Information supplied »
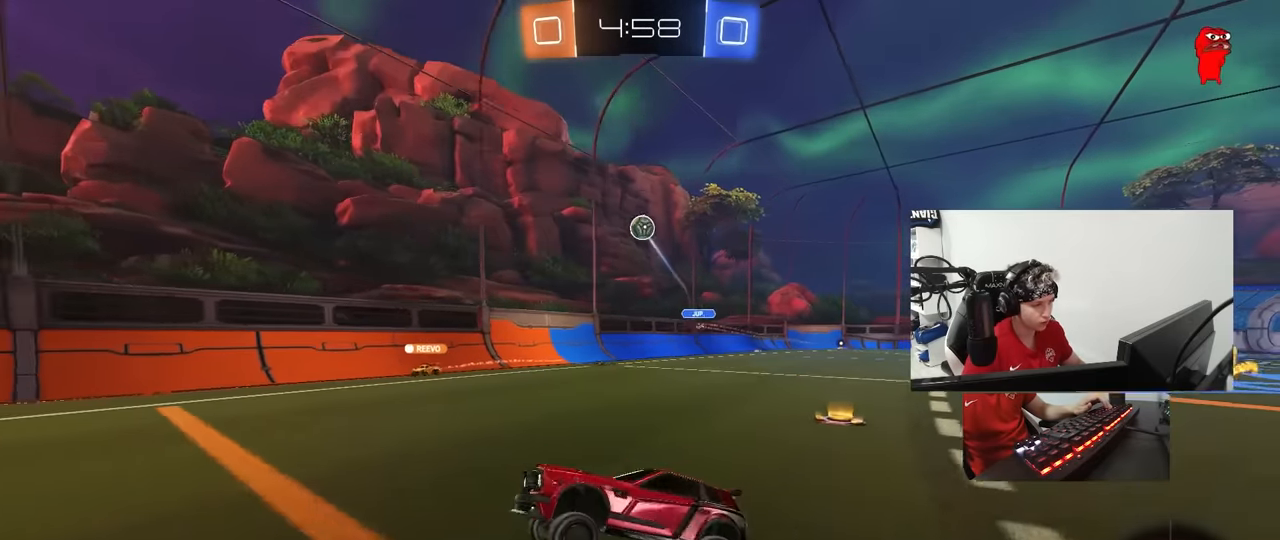
{"keys": ["w"], "mouse": ["left"], "mouse_move": "still", "events": [[83, "mouse_left", "down"], [83, "space", "down"], [83, "w", "down"], [283, "space", "up"]]}
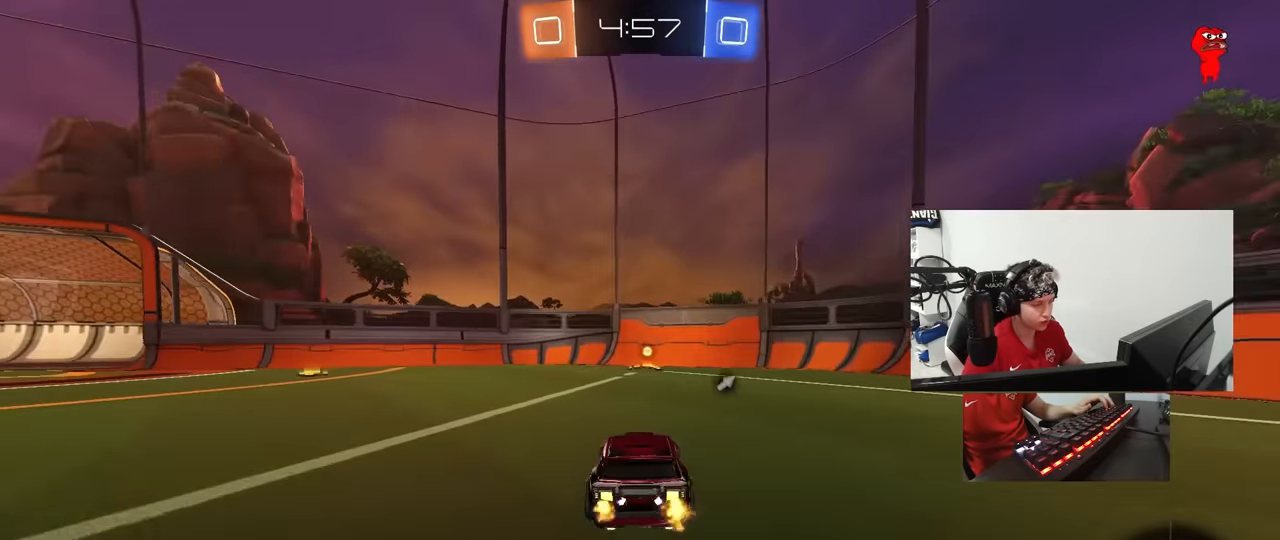
{"keys": ["w"], "mouse": ["left"], "mouse_move": "still", "events": [[67, "space", "down"], [250, "mouse_left", "up"], [250, "space", "up"], [384, "mouse_left", "down"]]}
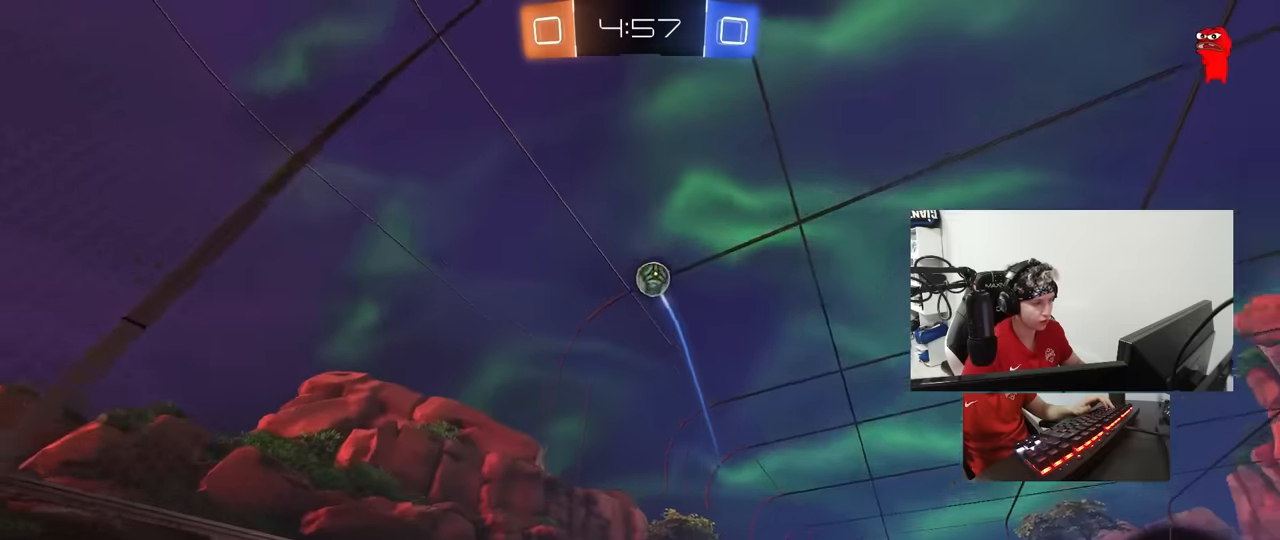
{"keys": ["w"], "mouse": [], "mouse_move": "still", "events": [[167, "a", "down"], [267, "shift", "down"], [317, "mouse_left", "up"], [400, "shift", "up"], [450, "a", "up"]]}
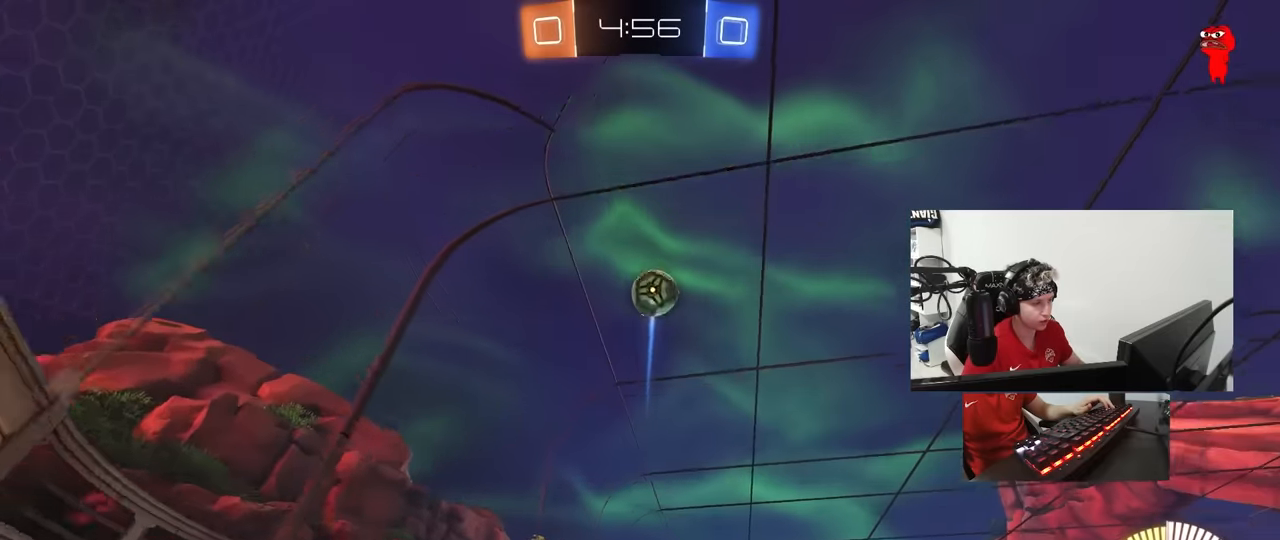
{"keys": ["w"], "mouse": [], "mouse_move": "still", "events": [[50, "a", "down"], [50, "shift", "down"], [334, "shift", "up"], [467, "a", "up"]]}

Exercise brief » Reprint the whole listing verbatim except for the pictures.

Output of the exercise »
{"keys": ["w"], "mouse": ["left"], "mouse_move": "still", "events": [[83, "mouse_left", "down"], [83, "space", "down"], [83, "w", "down"], [283, "space", "up"]]}
{"keys": ["w"], "mouse": ["left"], "mouse_move": "still", "events": [[67, "space", "down"], [250, "mouse_left", "up"], [250, "space", "up"], [384, "mouse_left", "down"]]}
{"keys": ["w"], "mouse": [], "mouse_move": "still", "events": [[167, "a", "down"], [267, "shift", "down"], [317, "mouse_left", "up"], [400, "shift", "up"], [450, "a", "up"]]}
{"keys": ["w"], "mouse": [], "mouse_move": "still", "events": [[50, "a", "down"], [50, "shift", "down"], [334, "shift", "up"], [467, "a", "up"]]}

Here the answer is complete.